SCIENCE OF YABRA
Loud, screamy and full of CAJONES!
SCIENCE OF YABRA
Thurs July 25
Berbati's Pan

"SCIENCE OF YABRA MEANS TWEAKING THE GUITARS,

SMASHING THE DRUMS, AND CRANKING IT AS LOUD AS WE CAN," types Tim Dunegan. Tim has a habit of writing his emails entirely in capital letters. While normally that would be a vaguely annoying trait, it seems to drive home the point that his band, local hardcore rockers Science of Yabra, is loud, tough, and tight, with a stage intensity gripping enough to pop out your eyeballs. You can't ignore an all-caps email, and you can't tune out the cement-heavy rock of Science of Yabra.

Relocated to Portland from Santa Cruz about a year ago, Science of Yabra descends from the muscle-y, Frenetic Records trio called A Great Divide, which featured Tim (bass) and guitarist/vocalist Luke Clements. In accordance with the parameters set by A Great Divide, Science of Yabra's music is like grating two flints together to make fire--abrasive yet satisfying, double-fisted rock dynamite, rounded out by guitarist Nick Clements (brother of Luke) and Mike May on drums. It's loud, it's screamy, it's got a buttload of cajones, and it's similar to a couple of bands from the same region as Science of Yabra; namely, Drive Like Jehu and Hot Snakes. "LUKE AND NICK WISH THEY WERE THE REIS BROTHERS INSTEAD OF THE CLEMENTS BROTHERS," confirms Tim, capitally. "BOTH OF THOSE BANDS ARE HUGE INFLUENCES."

Even still, Science of Yabra's signature, unflinching, punch-tuffness--heavy and hollered, but still uniquely melodic--belongs to only them, and you can hear it on their new, self-titled record. In super-punk fashion, it's self-released, and only available on LP--"financial suicide," as one friend put it--but its heavy-gram vinyl is not the result of inheritances or trust funds. Science of Yabra works hard. Tim explains, "WE ALL COME FROM WORKING CLASS BACKGROUNDS." Consequently, their upbringing has an affect on Science of Yabra's songwriting material.

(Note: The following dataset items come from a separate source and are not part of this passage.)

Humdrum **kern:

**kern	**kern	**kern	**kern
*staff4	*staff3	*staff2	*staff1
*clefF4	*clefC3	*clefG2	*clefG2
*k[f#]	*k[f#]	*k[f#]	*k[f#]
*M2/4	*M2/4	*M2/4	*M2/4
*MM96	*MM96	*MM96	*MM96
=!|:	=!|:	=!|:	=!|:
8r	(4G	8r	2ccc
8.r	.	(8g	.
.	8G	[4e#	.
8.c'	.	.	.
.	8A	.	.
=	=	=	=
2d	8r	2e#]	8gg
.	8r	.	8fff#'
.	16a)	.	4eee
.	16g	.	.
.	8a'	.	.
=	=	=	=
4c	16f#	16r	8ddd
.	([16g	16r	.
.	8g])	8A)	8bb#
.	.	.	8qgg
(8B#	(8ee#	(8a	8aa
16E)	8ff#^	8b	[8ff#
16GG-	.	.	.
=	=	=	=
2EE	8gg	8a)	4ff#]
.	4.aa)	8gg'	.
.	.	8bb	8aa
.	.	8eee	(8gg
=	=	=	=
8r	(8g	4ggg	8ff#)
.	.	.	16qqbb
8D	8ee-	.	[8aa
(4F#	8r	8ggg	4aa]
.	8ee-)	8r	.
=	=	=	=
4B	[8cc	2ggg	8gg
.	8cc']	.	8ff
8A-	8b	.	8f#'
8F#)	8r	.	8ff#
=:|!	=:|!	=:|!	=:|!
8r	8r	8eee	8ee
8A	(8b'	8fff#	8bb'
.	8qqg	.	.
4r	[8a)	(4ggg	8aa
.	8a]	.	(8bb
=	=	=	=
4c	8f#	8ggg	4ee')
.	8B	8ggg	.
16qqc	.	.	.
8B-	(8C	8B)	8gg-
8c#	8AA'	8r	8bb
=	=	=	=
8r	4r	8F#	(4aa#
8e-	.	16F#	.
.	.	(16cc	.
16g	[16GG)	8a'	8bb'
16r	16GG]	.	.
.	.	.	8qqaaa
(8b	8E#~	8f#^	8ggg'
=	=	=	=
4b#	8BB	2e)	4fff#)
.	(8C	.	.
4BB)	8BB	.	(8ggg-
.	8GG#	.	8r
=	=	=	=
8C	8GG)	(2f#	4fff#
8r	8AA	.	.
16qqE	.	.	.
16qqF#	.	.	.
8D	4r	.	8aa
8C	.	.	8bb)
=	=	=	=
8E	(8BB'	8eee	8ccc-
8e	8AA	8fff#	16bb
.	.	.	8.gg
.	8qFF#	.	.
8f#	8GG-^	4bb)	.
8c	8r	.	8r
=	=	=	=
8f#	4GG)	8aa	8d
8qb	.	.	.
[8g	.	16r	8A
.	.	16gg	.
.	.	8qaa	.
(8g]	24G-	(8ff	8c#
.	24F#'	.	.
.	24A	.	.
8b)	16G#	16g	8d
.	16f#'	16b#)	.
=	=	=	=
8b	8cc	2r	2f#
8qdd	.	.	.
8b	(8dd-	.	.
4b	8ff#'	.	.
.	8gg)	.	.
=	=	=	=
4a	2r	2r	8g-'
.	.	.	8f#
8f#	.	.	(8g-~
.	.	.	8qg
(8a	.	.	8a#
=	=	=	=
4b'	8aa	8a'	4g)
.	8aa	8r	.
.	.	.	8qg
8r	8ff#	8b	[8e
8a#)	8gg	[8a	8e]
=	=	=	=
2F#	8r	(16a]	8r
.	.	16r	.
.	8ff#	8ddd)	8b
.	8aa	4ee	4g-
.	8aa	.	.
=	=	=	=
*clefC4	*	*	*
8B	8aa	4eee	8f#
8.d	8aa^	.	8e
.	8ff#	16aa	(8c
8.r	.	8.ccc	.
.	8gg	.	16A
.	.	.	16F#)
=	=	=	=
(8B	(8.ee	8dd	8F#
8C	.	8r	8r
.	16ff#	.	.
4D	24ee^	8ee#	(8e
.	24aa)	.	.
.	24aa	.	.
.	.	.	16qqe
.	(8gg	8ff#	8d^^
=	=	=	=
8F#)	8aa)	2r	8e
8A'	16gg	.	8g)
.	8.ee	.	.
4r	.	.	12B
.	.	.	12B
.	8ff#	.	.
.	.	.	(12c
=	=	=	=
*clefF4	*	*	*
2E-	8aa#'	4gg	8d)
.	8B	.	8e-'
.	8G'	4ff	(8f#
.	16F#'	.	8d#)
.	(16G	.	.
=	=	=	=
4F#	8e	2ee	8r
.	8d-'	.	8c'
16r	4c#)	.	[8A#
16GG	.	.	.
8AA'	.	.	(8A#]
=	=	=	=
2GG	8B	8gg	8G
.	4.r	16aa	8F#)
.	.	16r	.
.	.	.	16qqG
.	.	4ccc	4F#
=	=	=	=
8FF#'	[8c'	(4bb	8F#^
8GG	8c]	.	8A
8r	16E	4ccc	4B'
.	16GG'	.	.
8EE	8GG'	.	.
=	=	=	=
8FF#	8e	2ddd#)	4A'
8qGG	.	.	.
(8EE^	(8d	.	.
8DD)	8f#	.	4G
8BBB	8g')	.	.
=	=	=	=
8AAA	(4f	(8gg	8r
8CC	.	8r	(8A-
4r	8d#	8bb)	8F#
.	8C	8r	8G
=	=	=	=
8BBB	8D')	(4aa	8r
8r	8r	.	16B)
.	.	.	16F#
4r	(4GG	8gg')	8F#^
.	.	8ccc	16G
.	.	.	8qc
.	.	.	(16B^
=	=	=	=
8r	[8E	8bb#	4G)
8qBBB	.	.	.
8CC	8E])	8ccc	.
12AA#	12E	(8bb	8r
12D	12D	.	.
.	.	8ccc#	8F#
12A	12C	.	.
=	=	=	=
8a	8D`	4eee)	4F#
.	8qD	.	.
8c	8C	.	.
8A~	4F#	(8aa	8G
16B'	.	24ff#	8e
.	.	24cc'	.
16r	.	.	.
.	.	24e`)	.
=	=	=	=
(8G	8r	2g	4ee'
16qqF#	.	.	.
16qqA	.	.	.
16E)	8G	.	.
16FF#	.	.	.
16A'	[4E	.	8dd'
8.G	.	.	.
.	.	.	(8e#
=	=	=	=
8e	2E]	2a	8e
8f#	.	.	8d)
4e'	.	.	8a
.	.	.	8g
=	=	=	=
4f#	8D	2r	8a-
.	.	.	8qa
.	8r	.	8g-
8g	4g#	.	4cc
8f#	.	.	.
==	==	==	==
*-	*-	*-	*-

"THE SONGS ARE ABOUT THE DIFFERENCE BETWEEN HAVING THINGS HANDED TO YOU, VERSUS HAVING TO WORK FOR THEM," he continues. When I ask if they would consider themselves a political band, Tim says, "THERE ARE PEOPLE IN THIS WORLD THAT GET WHAT THEY WANT HANDED TO THEM ON A SILVER PLATTER, AND THERE ARE THOSE THAT HAVE TO WORK FOR WHAT THEY HAVE. IF THAT IS POLITICAL, THEN IT IS IMPORTANT FOR US TO PAIR POLITICS WITH OUR MUSIC. OTHERWISE, WE ARE NOT A POLITICAL BAND--WE'RE DEFINITELY A ROCK BAND FIRST."

However, though anyone who's seen Science of Yabra would agree that they are definitely adept at rocking the house, that doesn't mean they glorify the "rock lifestyle" or think it's desirable in any way, thank goodness. Says Tim, "WHEN WE PLAY, WE WANT TO SMASH, AND WE HOPE PEOPLE LIKE WHAT THEY HEAR. BUT DURING THE SONGS, WE AREN'T THINKING ABOUT WHICH MOVES WILL ATTRACT THE MOST BACKSTAGE BETTIES, OR WHICH LICKS WILL GET US IN THE INDUSTRY RAGS. LIKE MOST BANDS, WE WANT TO WRITE GOOD SONGS, MAKE RECORDS, AND TOUR. WHAT DRIVES US IS BEING IN THIS GANG THAT PUSHES ITSELF."

Ultimately, Tim said it best: "WE WANT TO SMASH." Science of Yabra smashes the shit out of hardcore, bashes holes in rock, and blasts shotgun rounds at screamo. Get battered by their capitals.